While lowering high blood pressure can help reduce a person’s risk of CVD,5 lifestyle modifications and medication therapy can be hard to manage. CVS Health can help.

For example,

  • CVS Caremark PBM members can take advantage of the Pharmacy Advisor® counseling program. This includes in-person or telephonic support from CVS pharmacists who can help answer questions about a patient’s medications or other chronic, co-morbid conditions as well as offer lifestyle management support. This can help patients stay on track with their medications, which can help to keep their blood pressure in check and under control.
  • Regular blood pressure readings are very important to help track blood pressure over time. In nearly every CVS Pharmacy™, patients can find a free blood pressure monitoring machine to help. In addition, MinuteClinic® is also a heart-healthy resource. Nurse practitioners and physician assistants can perform the five biometric screenings that can determine a patient’s risk for heart disease: total cholesterol, HDL (good) cholesterol, blood pressure, blood sugar and body mass index. They can also answer questions about blood pressure readings and educate patients about their condition and management options.
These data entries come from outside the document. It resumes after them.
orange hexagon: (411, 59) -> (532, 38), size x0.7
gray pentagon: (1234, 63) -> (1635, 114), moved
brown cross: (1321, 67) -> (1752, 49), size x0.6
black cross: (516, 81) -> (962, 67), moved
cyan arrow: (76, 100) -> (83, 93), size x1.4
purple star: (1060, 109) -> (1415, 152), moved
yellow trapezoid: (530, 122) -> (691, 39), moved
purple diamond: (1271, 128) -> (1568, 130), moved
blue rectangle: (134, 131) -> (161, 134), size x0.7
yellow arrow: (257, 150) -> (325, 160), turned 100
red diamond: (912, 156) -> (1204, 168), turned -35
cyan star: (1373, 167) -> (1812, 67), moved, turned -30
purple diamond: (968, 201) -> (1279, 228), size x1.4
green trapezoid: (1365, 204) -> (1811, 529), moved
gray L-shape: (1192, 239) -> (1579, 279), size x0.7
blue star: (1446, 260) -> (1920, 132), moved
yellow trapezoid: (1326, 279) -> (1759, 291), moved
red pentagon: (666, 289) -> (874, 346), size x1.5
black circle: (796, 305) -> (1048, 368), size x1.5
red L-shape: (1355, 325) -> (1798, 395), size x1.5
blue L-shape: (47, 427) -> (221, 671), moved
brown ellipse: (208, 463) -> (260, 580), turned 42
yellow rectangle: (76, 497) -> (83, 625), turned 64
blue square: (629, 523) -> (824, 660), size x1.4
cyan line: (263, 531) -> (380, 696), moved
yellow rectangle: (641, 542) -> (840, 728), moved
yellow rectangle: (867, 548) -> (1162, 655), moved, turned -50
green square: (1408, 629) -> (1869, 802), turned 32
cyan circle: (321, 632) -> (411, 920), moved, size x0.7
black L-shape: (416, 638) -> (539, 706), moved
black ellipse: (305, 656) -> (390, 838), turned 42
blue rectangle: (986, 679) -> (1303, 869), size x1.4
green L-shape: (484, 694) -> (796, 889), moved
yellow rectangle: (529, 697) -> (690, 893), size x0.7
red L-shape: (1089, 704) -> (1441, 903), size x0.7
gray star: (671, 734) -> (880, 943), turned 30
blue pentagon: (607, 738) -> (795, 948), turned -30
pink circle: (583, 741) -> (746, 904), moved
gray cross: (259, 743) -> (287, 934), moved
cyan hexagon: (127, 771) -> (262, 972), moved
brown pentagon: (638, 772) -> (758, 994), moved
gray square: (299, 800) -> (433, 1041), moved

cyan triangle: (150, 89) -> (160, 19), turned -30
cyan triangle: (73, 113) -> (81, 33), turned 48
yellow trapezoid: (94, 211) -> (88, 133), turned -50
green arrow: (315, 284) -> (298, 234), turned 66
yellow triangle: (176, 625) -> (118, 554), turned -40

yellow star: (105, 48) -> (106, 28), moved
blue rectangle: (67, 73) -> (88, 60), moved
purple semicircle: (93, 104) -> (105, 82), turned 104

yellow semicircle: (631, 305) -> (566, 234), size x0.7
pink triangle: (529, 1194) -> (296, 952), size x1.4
Plus, a copy of the MinuteClinic visit records can also be sent to patients’ primary care physicians, with patient permission, to help connect care and keep patients’ health records up to date.
  • CVS pharmacists also play an important role in helping patients manage their blood pressure. Pharmacists are on the front lines of health care and have frequent interactions with patients filling prescriptions for chronic conditions such as high blood pressure. They can help coordinate care with the patient’s health care providers and also offer solutions such as prescription refill reminders to encourage patients with chronic conditions to stay adherent to their medications. In fact, research shows that patients with chronic conditions who receive support from pharmacists are more likely to reach their clinical targets.6
CVS Health is a national sponsor of the American Heart Association’s Go Red For Women, an annual campaign designed to raise awareness of heart disease and stroke as the number one killer of women and to empower women to take charge of their heart health. As a sponsor, CVS Health has pledged to raise a minimum of $10 million over three years to support life-saving cardiovascular research and education.

1  https://www.nytimes.com/2017/11/13/health/blood-pressure-treatment-guidelines.html

2  https://www.heart.org/idc/groups/heart-public/@wcm/@adv/documents/downloadable/ucm_491543.pdf

3  http://www.healthaffairs.org/doi/full/10.1377/hlthaff.2009.1087

4  CVS Health Analytic Consulting Services, 2017.